Tak hanya itu, menurutnya kasus yang dialami perusahaannya menunjukkan adanya maladministrasi yang nyata.
“Dalam kasus kami, alasan syariat tidak bisa dipakai karena seluruh persyaratan keagamaan sudah lolos sejak awal. Yang muncul justru tagihan yang tidak masuk akal dan tindakan penggembokan venue. Ini bukan persoalan syariat, ini masalah tata kelola,” tegas Steffy
Dampaknya, kata Steffy, tidak hanya menimpa penyelenggara, tetapi seluruh rantai ekonomi kreatif Aceh.
“Setiap acara besar melibatkan ratusan pekerja,
vendor, UMKM, crew lokal, talent, dan pelaku usaha lainnya. Ketika acara besar selalu dihambat, ekonomi Aceh kehilangan perputaran uang miliaran rupiah,” jelasnya.
Ia juga mengungkap fenomena baru: warga Aceh kini memilih pergi ke luar daerah untuk menikmati konser atau hiburan.

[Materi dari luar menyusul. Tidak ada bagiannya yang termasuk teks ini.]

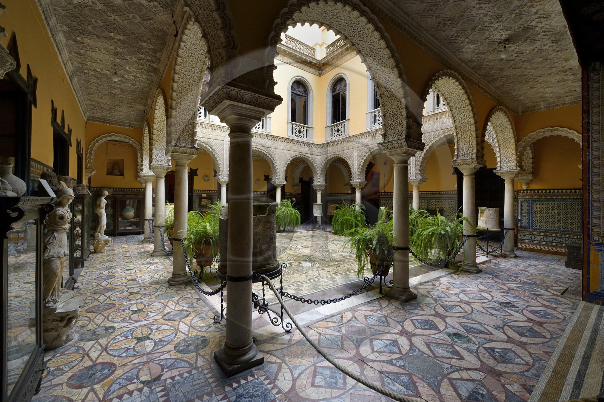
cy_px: 201
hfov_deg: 100.4
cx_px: 302
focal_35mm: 15
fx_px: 251
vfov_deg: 77.2
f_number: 13
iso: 1600
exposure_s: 1/60
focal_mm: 15
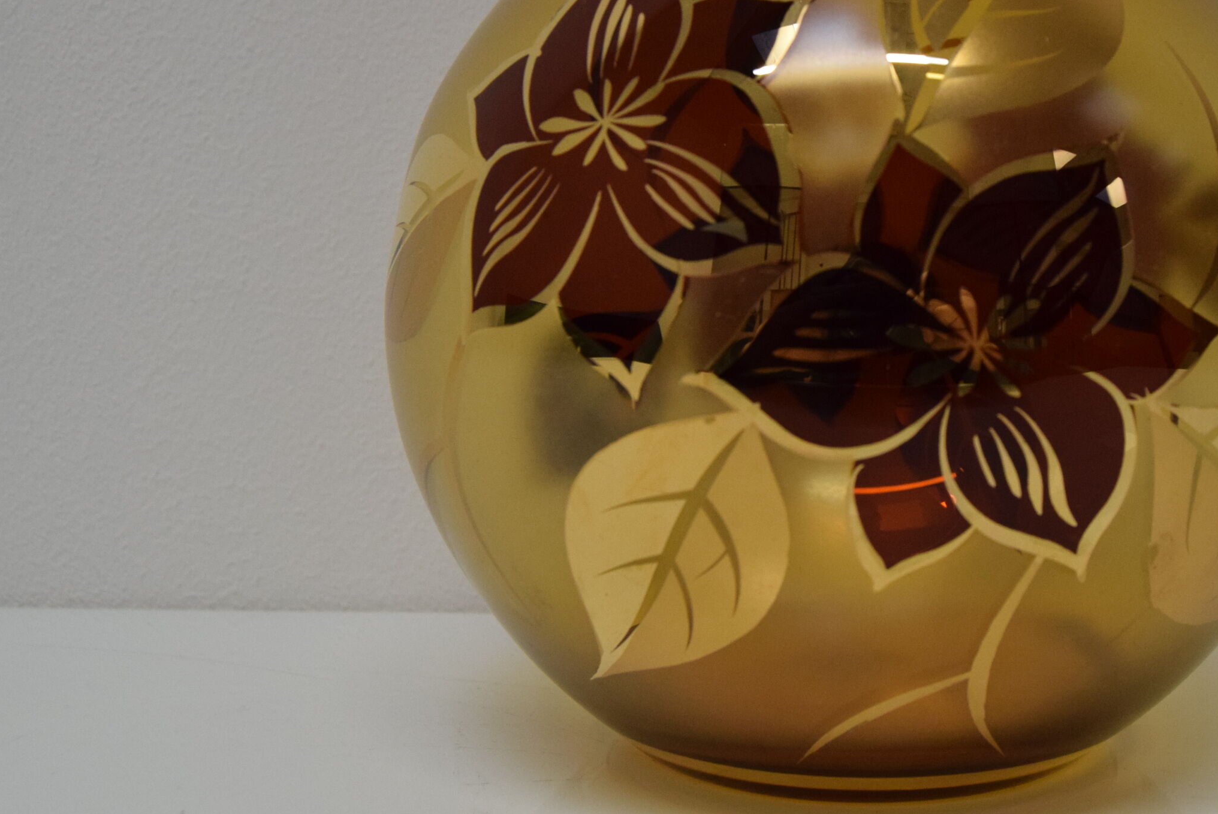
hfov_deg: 36.8
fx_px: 1794
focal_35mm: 53
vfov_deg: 25.4
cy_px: 263
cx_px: 875
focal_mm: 24
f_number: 7.1
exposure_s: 1/200
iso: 1600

“Lebih dari seribu warga Aceh tercatat bepergian ke luar provinsi untuk menghadiri konser nasional. Ini bukti bahwa kebutuhan masyarakat tetap ada, hanya saja tidak bisa dipenuhi di Aceh karena kebijakan yang tidak konsisten,” ujar Steffy
Steffy menegaskan bahwa para pelaku industri kreatif tidak menolak aturan, tetapi menuntut regulasi yang adil, transparan, dan konsisten.
“Kalau aturan berubah-ubah tergantung siapa penyelenggaranya, itu bukan lagi syariat dan bukan lagi administrasi itu ketidakadilan. Suara yang kami bawa adalah suara ratusan pelaku industri kreatif Aceh yang ingin bekerja dengan tenang, transparan, dan profesional,” katanya.
Ia mendorong pemerintah Aceh untuk membuka ruang dialog dengan para pelaku industri kreatif agar setiap kebijakan memiliki landasan jelas dan tidak merugikan rakyat.
“Kami hanya meminta pemerintah membuat standar yang jelas, adil, dan tidak semena-mena. Kalau ingin menjaga syariat, lakukan dengan konsisten. Kalau ingin menegakkan aturan, lakukan dengan prosedur yang benar. Yang diperlukan rakyat Aceh hari ini adalah kepastian, bukan larangan yang berubah-ubah,” tutupnya.
Hingga berita ini ditayangkan, awak media masih berupaya mendapatkan klarifikasi resmi dari pihak terkait.